Una strana famiglia racconta Giorgio Frascapolara che gli avrebbe detto Nilde - in cui non ci sono un veromarito, una vera moglie, una vera figlia, ma che è una famiglia felicissima e unita”. In realtà questo rapporto fu oggetto per Nilde di grandi sofferenze, perché venne fortemente contrastato. Nilde e Togliatti per primi sapevano che la questione del divorzio non si poteva sollevare in quegli anni; si erano battuti perché nella Costituzione non si parlasse di indissolubilità, lasciando così aperta la possibilità di introdurre lo scioglimento del matrimonio, sapendo che però, per il momento non se ne sarebbe fatto nulla e che quindi sarebbero stati obbligati a rimanere una coppia di fatto. Ma fu a tutti gli effetti una famiglia vera e assai salda, consolidata dall'adozione di Marisa Malagoli dopo l'eccidio di Modena.

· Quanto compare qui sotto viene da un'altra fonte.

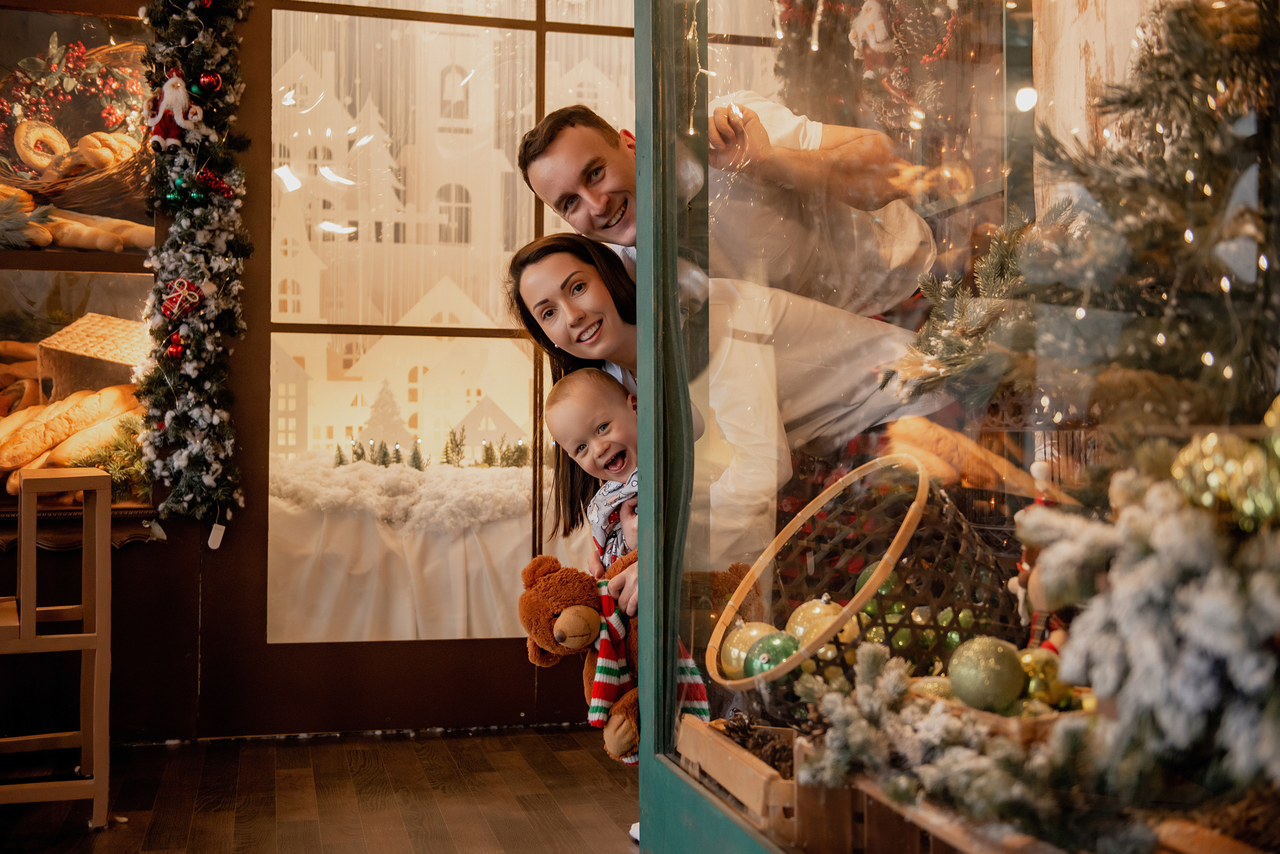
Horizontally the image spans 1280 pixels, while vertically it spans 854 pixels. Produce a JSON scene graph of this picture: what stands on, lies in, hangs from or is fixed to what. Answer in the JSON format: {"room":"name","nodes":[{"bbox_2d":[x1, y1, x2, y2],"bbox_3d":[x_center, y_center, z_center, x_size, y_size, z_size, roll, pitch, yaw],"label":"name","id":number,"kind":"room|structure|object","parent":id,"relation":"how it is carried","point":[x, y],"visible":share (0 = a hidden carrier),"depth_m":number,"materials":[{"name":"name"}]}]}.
{"room":"shop","nodes":[
{"label":"shop","id":0,"kind":"room"},
{"bbox_2d":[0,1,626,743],"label":"wall","id":1,"kind":"structure","parent":0,"point":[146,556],"depth_m":4.31,"materials":[{"name":"brown wood"}]},
{"bbox_2d":[0,0,159,538],"bbox_3d":[-1.814,-0.525,4.200,1.176,1.647,0.302,0,-1,-14],"label":"display case","id":2,"kind":"object","parent":1,"relation":"in","point":[3,511],"visible":0.58,"depth_m":4.31,"materials":[{"name":"brown glass"}]},
{"bbox_2d":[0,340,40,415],"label":"bread","id":3,"kind":"object","parent":2,"relation":"in","point":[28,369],"visible":0.58,"depth_m":4.50,"materials":[{"name":"brown food"}]},
{"bbox_2d":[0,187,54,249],"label":"fir branch","id":4,"kind":"object","parent":2,"relation":"in","point":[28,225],"visible":0.97,"depth_m":4.19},
{"bbox_2d":[1,383,142,482],"bbox_3d":[-1.565,0.018,4.213,0.465,0.227,0.255,0,-1,-14],"label":"bread","id":5,"kind":"object","parent":2,"relation":"in","point":[38,432],"visible":0.8,"depth_m":4.14,"materials":[{"name":"food"}]},
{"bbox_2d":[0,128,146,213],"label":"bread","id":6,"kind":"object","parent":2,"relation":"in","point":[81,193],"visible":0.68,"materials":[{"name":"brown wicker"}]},
{"bbox_2d":[0,36,151,220],"bbox_3d":[-1.678,-0.837,4.563,0.670,0.578,0.533,0,-1,-14],"label":"wicker basket","id":7,"kind":"object","parent":2,"relation":"in","point":[98,130],"visible":0.69,"depth_m":4.52,"materials":[{"name":"brown wicker"}]},
{"bbox_2d":[12,119,69,171],"bbox_3d":[-1.716,-0.811,4.484,0.129,0.127,0.151,0,-1,-14],"label":"bread","id":8,"kind":"object","parent":7,"relation":"in","point":[51,133],"visible":0.79,"depth_m":4.44,"materials":[{"name":"food"}]},
{"bbox_2d":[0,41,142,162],"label":"berry garland","id":9,"kind":"object","parent":7,"relation":"in","point":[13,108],"visible":0.74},
{"bbox_2d":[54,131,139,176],"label":"bread","id":10,"kind":"object","parent":7,"relation":"in","point":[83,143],"visible":0.61,"depth_m":4.44,"materials":[{"name":"food"}]},
{"bbox_2d":[35,312,150,400],"bbox_3d":[-1.552,-0.181,4.537,0.335,0.254,0.311,0,-1,-14],"label":"basket","id":11,"kind":"object","parent":2,"relation":"in","point":[83,335],"visible":0.72,"depth_m":4.43,"materials":[{"name":"brown"}]},
{"bbox_2d":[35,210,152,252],"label":"bread","id":12,"kind":"object","parent":2,"relation":"in","point":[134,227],"visible":0.78,"depth_m":4.27,"materials":[{"name":"food"}]},
{"bbox_2d":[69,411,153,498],"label":"fir branch","id":13,"kind":"object","parent":2,"relation":"in","point":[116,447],"visible":0.51,"depth_m":4.20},
{"bbox_2d":[134,0,252,533],"bbox_3d":[-1.162,-0.639,4.066,0.308,1.733,0.643,0,-1,-14],"label":"garland","id":14,"kind":"object","parent":1,"relation":"attached to","point":[179,412],"visible":0.93,"depth_m":4.10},
{"bbox_2d":[146,68,201,149],"bbox_3d":[-1.234,-0.845,4.139,0.158,0.222,0.099,0,-1,-14],"label":"figurine","id":15,"kind":"object","parent":14,"relation":"attached to","point":[164,105],"visible":0.99,"depth_m":4.12,"materials":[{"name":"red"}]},
{"bbox_2d":[165,333,186,361],"bbox_3d":[-1.183,-0.205,3.987,0.061,0.079,0.065,0,-1,-14],"label":"red ornament","id":16,"kind":"object","parent":14,"relation":"hanging from","point":[174,350],"visible":0.97,"depth_m":3.97,"materials":[{"name":"red"}]},
{"bbox_2d":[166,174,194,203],"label":"green ornament","id":17,"kind":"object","parent":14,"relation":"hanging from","point":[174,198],"visible":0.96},
{"bbox_2d":[159,277,205,321],"bbox_3d":[-1.208,-0.342,4.126,0.135,0.120,0.083,0,-1,-14],"label":"ornament","id":18,"kind":"object","parent":14,"relation":"attached to","point":[194,297],"visible":0.99,"depth_m":4.10,"materials":[{"name":"red fabric"}]},
{"bbox_2d":[197,70,221,92],"bbox_3d":[-1.111,-0.892,4.031,0.066,0.073,0.067,0,-1,-14],"label":"red ornament","id":19,"kind":"object","parent":14,"relation":"hanging from","point":[204,80],"visible":0.97,"depth_m":4.01,"materials":[{"name":"red"}]},
{"bbox_2d":[206,522,226,550],"bbox_3d":[-1.109,0.287,4.107,0.043,0.079,0.021,0,-1,-14],"label":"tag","id":20,"kind":"object","parent":14,"relation":"hanging from","point":[216,526],"visible":0.97,"depth_m":4.10,"materials":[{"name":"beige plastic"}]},
{"bbox_2d":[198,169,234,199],"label":"red ornament","id":21,"kind":"object","parent":14,"relation":"attached to","point":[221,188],"visible":0.97,"depth_m":4.11,"materials":[{"name":"red"}]},
{"bbox_2d":[204,0,634,733],"bbox_3d":[-0.395,-0.535,4.703,1.631,2.753,0.190,0,-1,-14],"label":"glass door","id":22,"kind":"structure","parent":1,"relation":"in","point":[469,648],"depth_m":4.57,"materials":[{"name":"brown"}]},
{"bbox_2d":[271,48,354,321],"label":"house cutout","id":23,"kind":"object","parent":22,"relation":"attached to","point":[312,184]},
{"bbox_2d":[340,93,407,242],"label":"tree cutout","id":24,"kind":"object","parent":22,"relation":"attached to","point":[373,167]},
{"bbox_2d":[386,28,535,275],"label":"house cutout","id":25,"kind":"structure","parent":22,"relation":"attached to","point":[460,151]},
{"bbox_2d":[0,724,643,853],"bbox_3d":[-0.673,0.867,1.701,4.967,0.106,5.812,0,-1,-14],"label":"floor","id":26,"kind":"structure","parent":0,"point":[331,748],"depth_m":3.55,"materials":[{"name":"brown wood"}]},
{"bbox_2d":[0,466,112,828],"bbox_3d":[-1.396,0.470,3.405,0.427,0.766,0.436,0,-1,-26],"label":"wooden chair","id":27,"kind":"object","parent":26,"relation":"on","point":[86,646],"visible":1,"depth_m":3.32,"materials":[{"name":"brown wood"}]},
{"bbox_2d":[508,230,938,620],"bbox_3d":[0.154,0.168,2.883,0.720,1.062,0.730,0,-1,-14],"label":"woman","id":28,"kind":"object","parent":26,"relation":"on","point":[539,265],"visible":0.47,"depth_m":2.69},
{"bbox_2d":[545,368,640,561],"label":"baby","id":29,"kind":"object","parent":28,"relation":"in","point":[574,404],"visible":0.45,"depth_m":3.00},
{"bbox_2d":[512,552,735,765],"bbox_3d":[0.008,0.362,2.575,0.441,0.313,0.251,1,-1,-36],"label":"teddy bear","id":30,"kind":"object","parent":28,"relation":"in","point":[574,606],"visible":0.51,"depth_m":2.50},
{"bbox_2d":[590,572,706,760],"bbox_3d":[0.013,0.385,2.465,0.191,0.233,0.162,0,-1,-30],"label":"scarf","id":31,"kind":"object","parent":30,"relation":"on","point":[614,616],"visible":0.49,"depth_m":2.44,"materials":[{"name":"fabric"}]},
{"bbox_2d":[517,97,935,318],"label":"man","id":32,"kind":"object","parent":26,"relation":"on","point":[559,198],"visible":0.52,"depth_m":3.01},
{"bbox_2d":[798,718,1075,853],"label":"wooden crate","id":33,"kind":"object","parent":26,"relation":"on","point":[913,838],"visible":0.42,"depth_m":1.61,"materials":[{"name":"brown wood"}]},
{"bbox_2d":[791,640,1104,848],"bbox_3d":[0.343,0.311,1.472,0.297,0.152,0.534,0,-1,-14],"label":"fir branch","id":34,"kind":"object","parent":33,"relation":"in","point":[870,693],"visible":0.81,"depth_m":1.45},
{"bbox_2d":[633,0,1279,853],"bbox_3d":[0.463,-0.607,1.685,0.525,2.579,2.114,0,-1,-14],"label":"display window","id":35,"kind":"structure","parent":26,"relation":"on","point":[670,484],"depth_m":1.76,"materials":[{"name":"glass"}]},
{"bbox_2d":[684,0,714,139],"bbox_3d":[0.111,-0.710,2.604,0.082,0.473,0.137,0,-1,-14],"label":"string light","id":36,"kind":"object","parent":35,"relation":"hanging from","point":[695,23],"visible":0.75,"depth_m":2.62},
{"bbox_2d":[674,712,803,847],"bbox_3d":[0.195,0.463,1.999,0.228,0.137,0.332,0,-1,-14],"label":"wooden crate","id":37,"kind":"object","parent":35,"relation":"in","point":[757,788],"visible":0.6,"depth_m":1.95,"materials":[{"name":"brown wood"}]},
{"bbox_2d":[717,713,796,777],"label":"pine cone","id":38,"kind":"object","parent":37,"relation":"in","point":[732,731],"visible":0.52,"depth_m":1.96,"materials":[{"name":"brown wood"}]},
{"bbox_2d":[710,449,1010,691],"bbox_3d":[0.331,0.238,2.209,0.456,0.351,0.460,0,-1,-14],"label":"wicker basket","id":39,"kind":"object","parent":35,"relation":"in","point":[923,499],"visible":0.69,"depth_m":2.14,"materials":[{"name":"wicker"}]},
{"bbox_2d":[718,620,779,679],"bbox_3d":[0.159,0.318,2.217,0.089,0.086,0.085,0,-1,-14],"label":"gold ornament","id":40,"kind":"object","parent":39,"relation":"in","point":[732,653],"visible":0.58,"depth_m":2.19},
{"bbox_2d":[743,631,801,678],"bbox_3d":[0.182,0.312,2.090,0.082,0.075,0.080,0,-1,-14],"label":"green ornament","id":41,"kind":"object","parent":39,"relation":"in","point":[767,663],"visible":0.7,"depth_m":2.07,"materials":[{"name":"green"}]},
{"bbox_2d":[784,597,848,650],"bbox_3d":[0.245,0.276,2.137,0.090,0.088,0.084,0,-1,-14],"label":"gold ornament","id":42,"kind":"object","parent":39,"relation":"in","point":[817,609],"visible":0.66,"depth_m":2.11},
{"bbox_2d":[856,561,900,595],"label":"green ornament","id":43,"kind":"object","parent":39,"relation":"in","point":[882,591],"visible":0.27,"depth_m":2.23,"materials":[{"name":"green"}]},
{"bbox_2d":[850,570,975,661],"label":"green ornament","id":44,"kind":"object","parent":39,"relation":"in","point":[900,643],"visible":0.42,"depth_m":2.14,"materials":[{"name":"green"}]},
{"bbox_2d":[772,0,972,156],"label":"garland","id":45,"kind":"object","parent":35,"relation":"in","point":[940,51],"visible":0.75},
{"bbox_2d":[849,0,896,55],"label":"ornament","id":46,"kind":"object","parent":35,"relation":"in","point":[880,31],"visible":0.82,"depth_m":3.07,"materials":[{"name":"white fabric"}]},
{"bbox_2d":[909,676,955,702],"bbox_3d":[0.351,0.326,1.831,0.073,0.073,0.072,0,-1,-14],"label":"gold ornament","id":47,"kind":"object","parent":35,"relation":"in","point":[933,683],"visible":0.36,"depth_m":1.82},
{"bbox_2d":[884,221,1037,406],"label":"fir branch","id":48,"kind":"object","parent":35,"relation":"in","point":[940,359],"visible":0.64,"depth_m":1.97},
{"bbox_2d":[884,417,1040,492],"bbox_3d":[0.469,0.048,2.502,0.266,0.101,0.231,0,-1,-14],"label":"bread","id":49,"kind":"object","parent":35,"relation":"in","point":[943,439],"visible":0.7,"depth_m":2.44,"materials":[{"name":"food"}]},
{"bbox_2d":[947,635,1026,712],"bbox_3d":[0.391,0.277,1.757,0.081,0.084,0.081,0,-1,-14],"label":"green ornament","id":50,"kind":"object","parent":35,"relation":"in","point":[1008,693],"visible":0.98,"depth_m":1.73,"materials":[{"name":"green"}]},
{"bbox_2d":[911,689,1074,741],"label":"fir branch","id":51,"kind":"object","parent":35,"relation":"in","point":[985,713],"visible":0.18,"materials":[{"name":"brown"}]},
{"bbox_2d":[1010,463,1067,656],"bbox_3d":[0.503,0.186,1.936,0.094,0.291,0.112,0,-1,-14],"label":"santa figurine","id":52,"kind":"object","parent":35,"relation":"in","point":[1025,566],"visible":0.44,"depth_m":1.92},
{"bbox_2d":[1014,648,1067,708],"bbox_3d":[0.454,0.287,1.779,0.072,0.074,0.071,0,-1,-14],"label":"gold ornament","id":53,"kind":"object","parent":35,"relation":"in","point":[1025,658],"visible":0.58,"depth_m":1.75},
{"bbox_2d":[943,0,1279,435],"bbox_3d":[0.587,-0.312,1.516,0.595,0.742,0.702,0,-1,-14],"label":"christmas tree","id":54,"kind":"object","parent":35,"relation":"in","point":[1153,247],"visible":0.92,"depth_m":1.49,"materials":[{"name":"plant"}]},
{"bbox_2d":[1023,435,1279,798],"bbox_3d":[0.498,0.145,1.253,0.334,0.318,0.432,0,-1,-14],"label":"fir branch","id":55,"kind":"object","parent":35,"relation":"in","point":[1143,648],"visible":0.92,"depth_m":1.24,"materials":[{"name":"plant"}]},
{"bbox_2d":[1173,428,1279,528],"bbox_3d":[0.497,0.037,1.263,0.107,0.098,0.111,0,-1,-14],"label":"gold ornament","id":56,"kind":"object","parent":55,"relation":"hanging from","point":[1231,467],"visible":0.87,"depth_m":1.24,"materials":[{"name":"gold"}]},
{"bbox_2d":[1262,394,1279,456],"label":"gold ornament","id":57,"kind":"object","parent":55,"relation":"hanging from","point":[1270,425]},
{"label":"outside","id":58,"kind":"structure","parent":0,"visible":0},
{"label":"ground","id":59,"kind":"structure","parent":58,"visible":0},
{"bbox_2d":[268,456,537,642],"bbox_3d":[-0.630,0.475,5.059,1.607,0.641,1.176,0,-1,-14],"label":"display table","id":60,"kind":"object","parent":59,"relation":"on","point":[319,606],"visible":0.5,"depth_m":4.61,"materials":[{"name":"white fabric"}]},
{"bbox_2d":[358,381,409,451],"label":"tree","id":61,"kind":"object","parent":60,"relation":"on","point":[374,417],"visible":0.77,"depth_m":10.67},
{"bbox_2d":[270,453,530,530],"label":"snow","id":62,"kind":"object","parent":60,"relation":"on","point":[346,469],"visible":0.65,"depth_m":4.65,"materials":[{"name":"white"}]},
{"bbox_2d":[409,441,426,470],"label":"tree","id":63,"kind":"object","parent":60,"relation":"on","point":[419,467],"visible":0.95,"materials":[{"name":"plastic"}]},
{"bbox_2d":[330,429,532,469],"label":"miniature trees","id":64,"kind":"object","parent":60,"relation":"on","point":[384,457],"visible":0.71,"depth_m":5.15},
{"bbox_2d":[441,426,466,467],"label":"tree","id":65,"kind":"object","parent":60,"relation":"on","point":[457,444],"visible":0.98,"depth_m":5.46,"materials":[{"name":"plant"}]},
{"bbox_2d":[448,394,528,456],"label":"house cutout","id":66,"kind":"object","parent":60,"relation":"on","point":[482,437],"visible":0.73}
]}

Sono convinta che anche questo abbia radici profonde, nella Resistenza e nella Costituzione, nel percorso repubblicano che ha portato le donne a superare una condizione di esclusione e soggezione per realizzare nuove conquiste e conseguire nuovi diritti. Sono valori e idee di sé che, ne sono convinta, possono appartenere alla maggioranza delle donne e delle ragazze che giorno per giorno con fatica e dignità cercano di realizzarsi studiando e lavorando, costruendo il proprio futuro. Sono anche convinta che i movimenti delle donne, se riuscissero a uscire dalla frammentazione e a darsi obiettivi comuni, potrebbero essere oggi una grande forza motrice, una risorsa decisiva per rigenerare la democrazia e le istituzioni e rendere la nostra società migliore.